Mengenal Ki Bagus Hadikusumo, Sosok Pahlawan Nasional Sederhana dan Tegas | YDSF

Mengenal Ki Bagus Hadikusumo, Sosok Pahlawan Nasional Sederhana dan Tegas | YDSF

17 Oktober 2019

Kita simak kembali kisah kesederhanaan dan keteguhan Ki Bagus Hadikusuma, salah satu Pahlawan Nasional Indonesaia. Sebagai ketua salah satu organisasi terbesar di Indonesia, Ki Bagus tidak merasa dirinya hebat.

Menjadi Ketua Umum Muhammadiyah sejak zaman penjajahan Jepang, Ki Bagus masih menampakkan sifat khasnya: sederhana dan nggak neko-neko. Beliau paling anti protokoler tertentu yang membuatnya merasa harus dihormati.

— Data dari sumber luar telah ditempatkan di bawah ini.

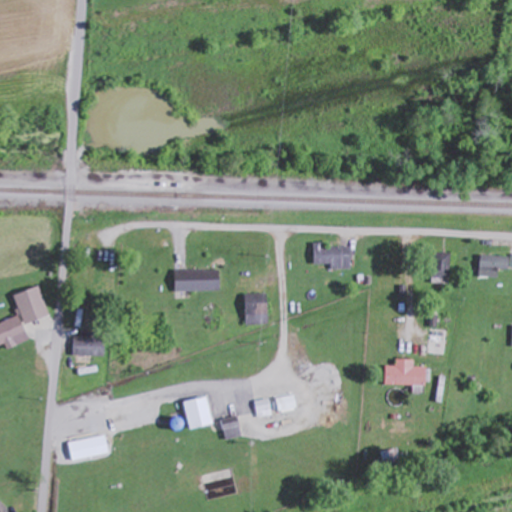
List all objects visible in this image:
crop: (33, 47)
crop: (302, 82)
railway: (255, 198)
road: (320, 230)
building: (330, 254)
road: (64, 256)
building: (490, 263)
building: (438, 269)
building: (194, 279)
building: (253, 307)
building: (10, 328)
building: (86, 344)
building: (401, 372)
building: (272, 404)
building: (194, 411)
building: (228, 426)
building: (1, 505)
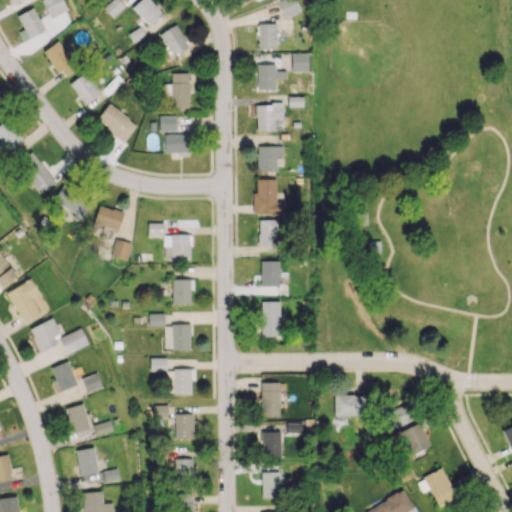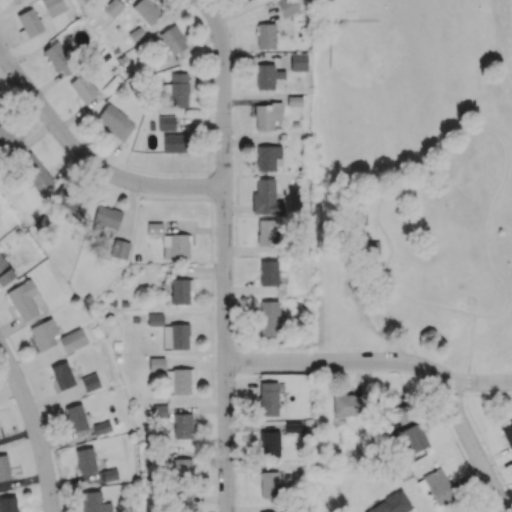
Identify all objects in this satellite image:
building: (15, 1)
building: (53, 6)
building: (112, 7)
building: (287, 7)
building: (146, 11)
building: (29, 23)
building: (265, 35)
building: (173, 39)
building: (59, 58)
building: (298, 62)
building: (267, 76)
park: (398, 86)
building: (83, 88)
building: (178, 89)
building: (293, 101)
building: (1, 111)
building: (266, 115)
building: (115, 122)
building: (166, 124)
road: (498, 133)
building: (7, 136)
building: (175, 143)
building: (267, 157)
road: (86, 161)
building: (35, 172)
park: (413, 177)
building: (265, 197)
building: (70, 203)
road: (447, 215)
building: (107, 217)
road: (378, 217)
building: (360, 219)
building: (154, 228)
building: (266, 232)
road: (487, 234)
building: (175, 246)
building: (120, 248)
building: (374, 248)
road: (226, 252)
road: (437, 263)
building: (5, 272)
building: (271, 273)
building: (180, 290)
road: (508, 291)
building: (23, 300)
road: (427, 304)
building: (155, 318)
building: (269, 318)
building: (44, 334)
building: (179, 336)
building: (72, 340)
road: (471, 348)
road: (371, 362)
building: (156, 363)
building: (62, 375)
building: (181, 380)
building: (90, 382)
building: (268, 398)
building: (348, 405)
building: (159, 411)
building: (400, 414)
building: (75, 417)
road: (36, 424)
building: (182, 425)
building: (101, 427)
building: (508, 436)
building: (414, 439)
building: (270, 444)
road: (473, 449)
building: (85, 460)
building: (4, 467)
building: (181, 468)
building: (269, 484)
building: (438, 486)
building: (94, 502)
building: (181, 502)
building: (8, 504)
building: (391, 504)
building: (271, 511)
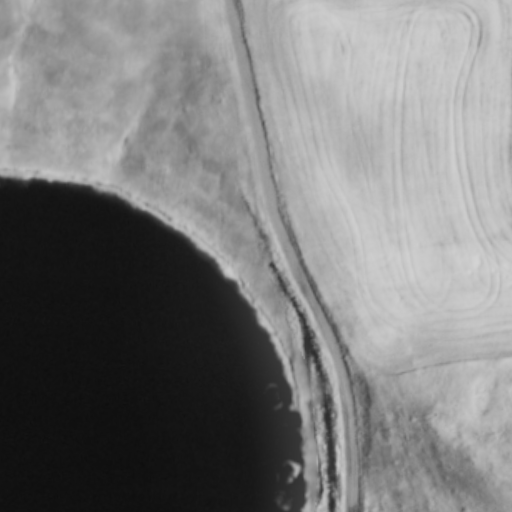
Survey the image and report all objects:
road: (294, 256)
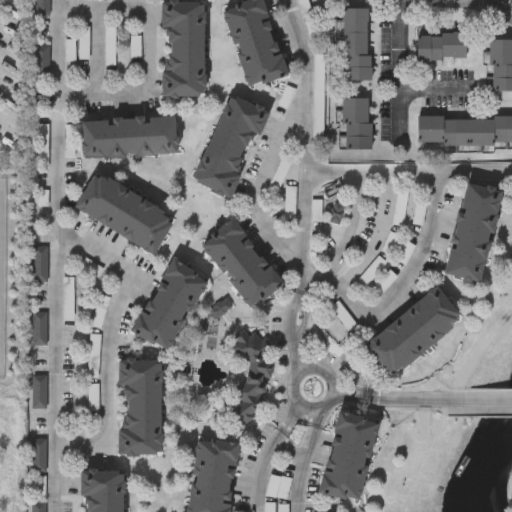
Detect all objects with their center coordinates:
road: (454, 0)
building: (311, 22)
building: (253, 41)
building: (256, 42)
building: (355, 44)
building: (358, 44)
building: (440, 46)
building: (443, 46)
building: (182, 47)
road: (98, 49)
building: (185, 49)
road: (146, 50)
building: (44, 60)
building: (500, 64)
building: (502, 64)
road: (396, 67)
parking lot: (286, 96)
building: (286, 96)
road: (430, 96)
parking lot: (318, 97)
building: (318, 97)
building: (288, 98)
building: (320, 98)
road: (56, 113)
building: (355, 123)
building: (358, 124)
building: (464, 129)
building: (465, 130)
building: (128, 136)
building: (131, 137)
building: (230, 144)
building: (232, 146)
road: (408, 170)
parking lot: (280, 171)
building: (280, 171)
building: (282, 173)
road: (259, 184)
parking lot: (398, 208)
building: (398, 208)
building: (401, 210)
building: (124, 211)
building: (126, 213)
parking lot: (417, 213)
building: (417, 213)
building: (338, 215)
building: (421, 215)
road: (349, 227)
building: (471, 231)
building: (475, 233)
parking lot: (389, 242)
building: (389, 242)
building: (392, 243)
parking lot: (404, 252)
building: (404, 252)
road: (368, 253)
building: (407, 253)
building: (241, 262)
building: (40, 263)
building: (243, 264)
building: (42, 265)
road: (409, 268)
parking lot: (370, 271)
building: (370, 271)
building: (373, 272)
parking lot: (384, 280)
building: (384, 280)
building: (388, 282)
building: (69, 299)
building: (168, 304)
building: (171, 305)
building: (102, 312)
building: (345, 317)
building: (39, 327)
building: (41, 329)
building: (412, 330)
building: (416, 332)
road: (109, 345)
building: (95, 356)
road: (307, 364)
building: (250, 373)
building: (252, 374)
building: (39, 390)
building: (41, 392)
road: (391, 397)
road: (481, 398)
building: (140, 406)
building: (143, 407)
road: (290, 415)
road: (318, 415)
building: (38, 454)
building: (40, 456)
building: (346, 456)
building: (350, 456)
road: (260, 466)
building: (210, 476)
building: (214, 476)
building: (280, 487)
building: (101, 490)
building: (38, 507)
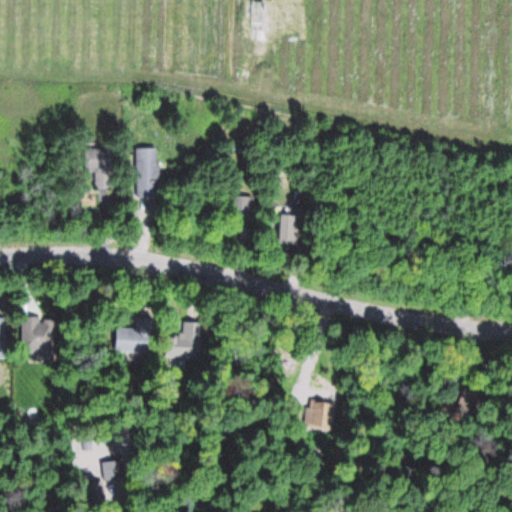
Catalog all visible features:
building: (100, 165)
building: (147, 171)
road: (257, 284)
building: (136, 336)
building: (3, 337)
building: (468, 403)
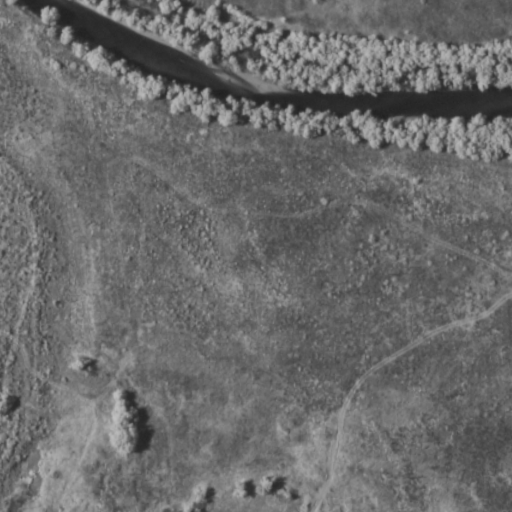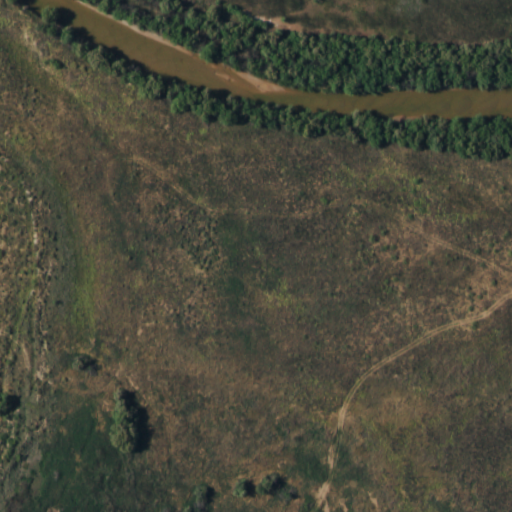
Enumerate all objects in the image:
river: (277, 92)
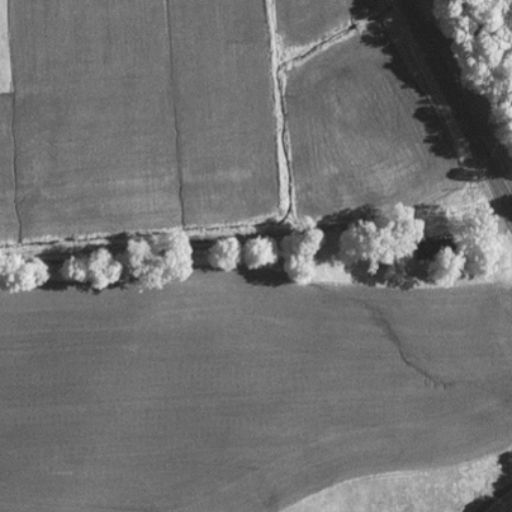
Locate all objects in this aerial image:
road: (458, 107)
building: (424, 249)
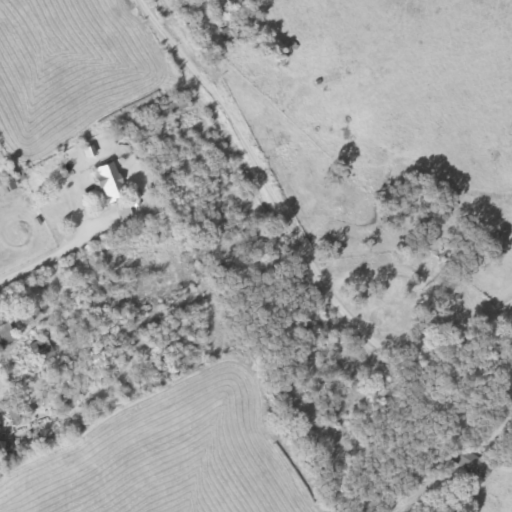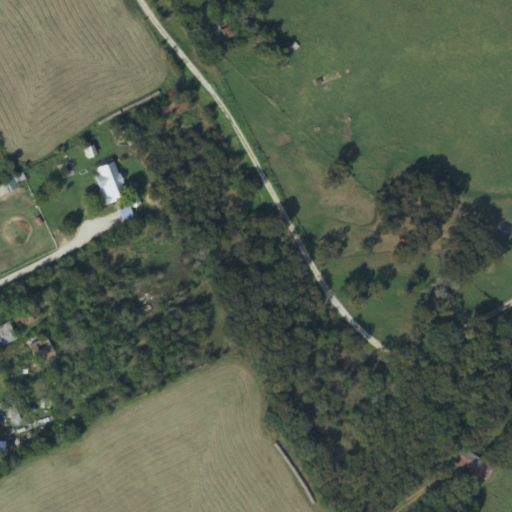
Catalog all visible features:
building: (170, 109)
building: (107, 183)
road: (301, 238)
building: (6, 335)
building: (37, 354)
road: (62, 386)
building: (471, 465)
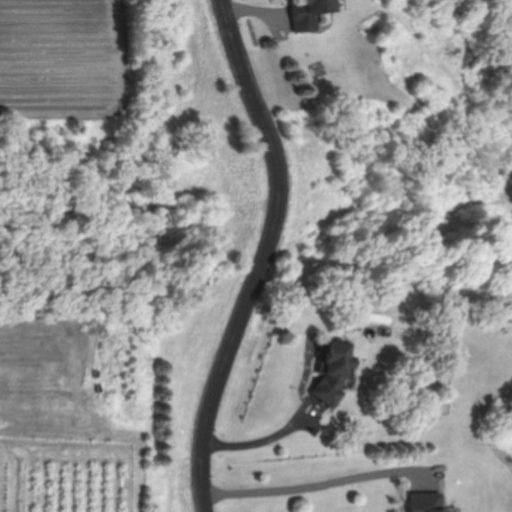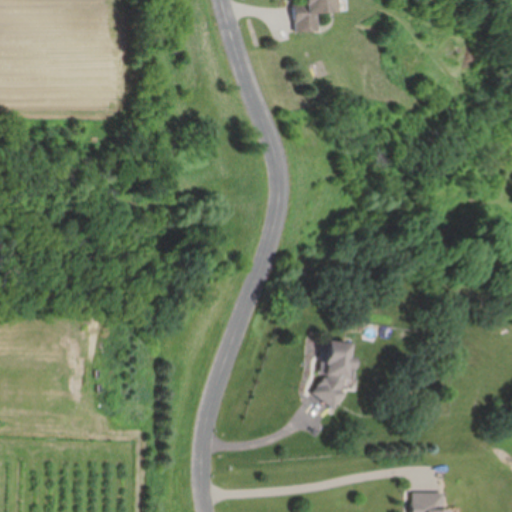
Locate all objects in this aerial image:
building: (307, 14)
road: (262, 257)
building: (328, 371)
road: (265, 440)
road: (307, 486)
building: (423, 502)
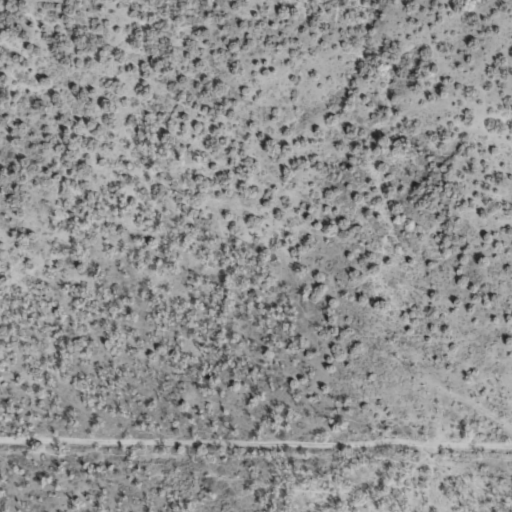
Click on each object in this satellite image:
road: (255, 439)
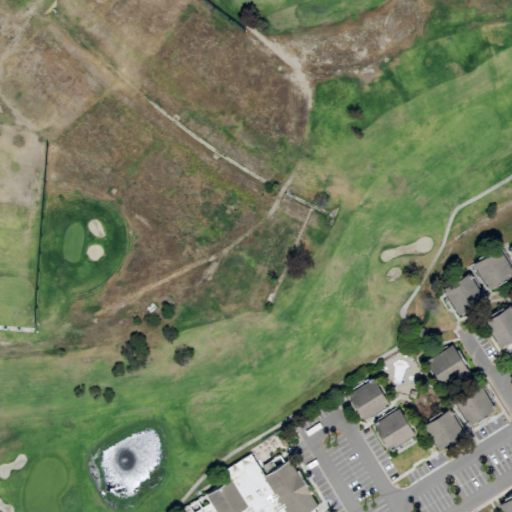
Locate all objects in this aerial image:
park: (221, 220)
building: (510, 249)
building: (492, 267)
building: (462, 294)
building: (500, 325)
road: (370, 363)
building: (446, 365)
road: (502, 390)
building: (367, 398)
building: (473, 404)
road: (334, 421)
building: (392, 428)
building: (442, 428)
fountain: (127, 461)
road: (452, 466)
road: (507, 477)
building: (260, 489)
building: (505, 503)
building: (204, 508)
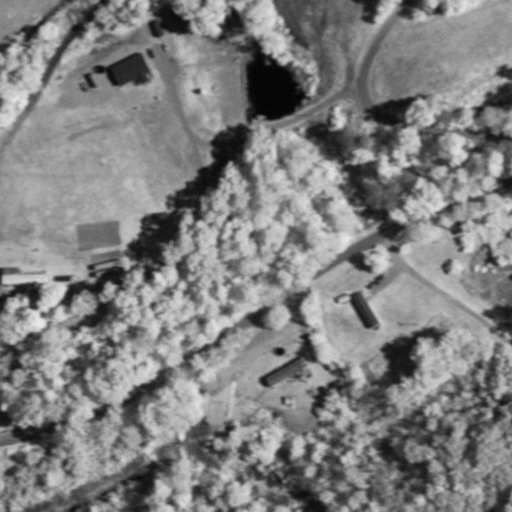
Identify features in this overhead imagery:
building: (136, 69)
building: (3, 276)
building: (28, 278)
building: (370, 310)
road: (259, 314)
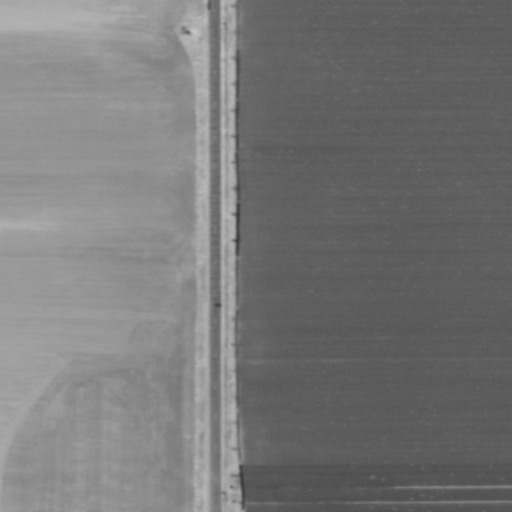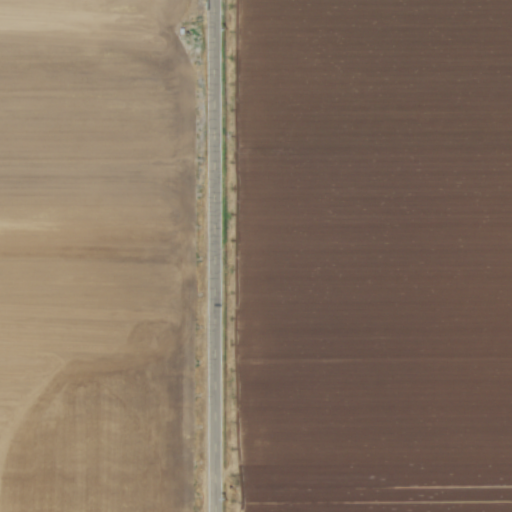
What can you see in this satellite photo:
road: (210, 255)
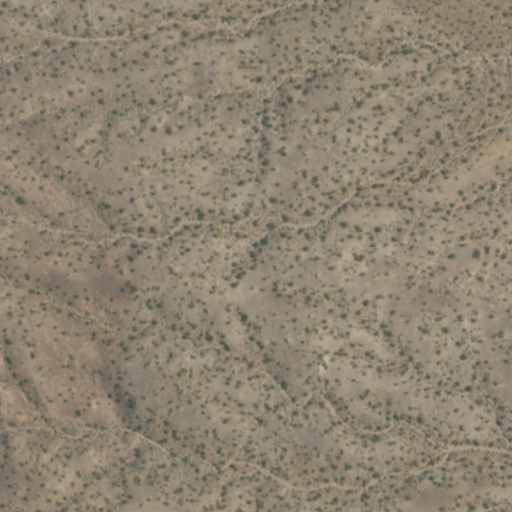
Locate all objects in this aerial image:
road: (152, 511)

Bahkan, ada beberapa protokol yang sengaja dilanggarnya. Bagi Ki Bagus, pemimpin rakyat ialah hidup secara kerakyatan. Karena dia bukan “Abdidalem” atau Keluarga Sultan. Pendirian demikian tetap dipegangnya sampai matinya. (Hamka : 1954)

Ketika Ki Bagus wafat pada 5 Muharram 1374/2 September 1954, Buya Hamka menulis obituari di majalah Hikmah No. 38 Tahun VII, 20 Muharram 1374/18 September 1954.

Hamka mencatat kisah-kisah kesederhanan Ki Bagus, termasuk sikap anti protokolernya. Dikisahkan, sebagai Ketua Muhammadiyah di zaman Jepang, Ki Bagus bersama Soekarno dan Hatta turut serta diundang ke Tokyo oleh Kaisar Jepang.

Ki Bagus merupakan salah satu ulama yang enggan melakukan seikerei atau membungkukkan badan ke arah Kaisar Jepang. Seperti dikisahkan dalam Suara Muhammadiyah (Februari : 2011), sebagai Ketua Muhammadiyah, Ki Bagus menerbitkan maklumat haramnya melakukan seikerei.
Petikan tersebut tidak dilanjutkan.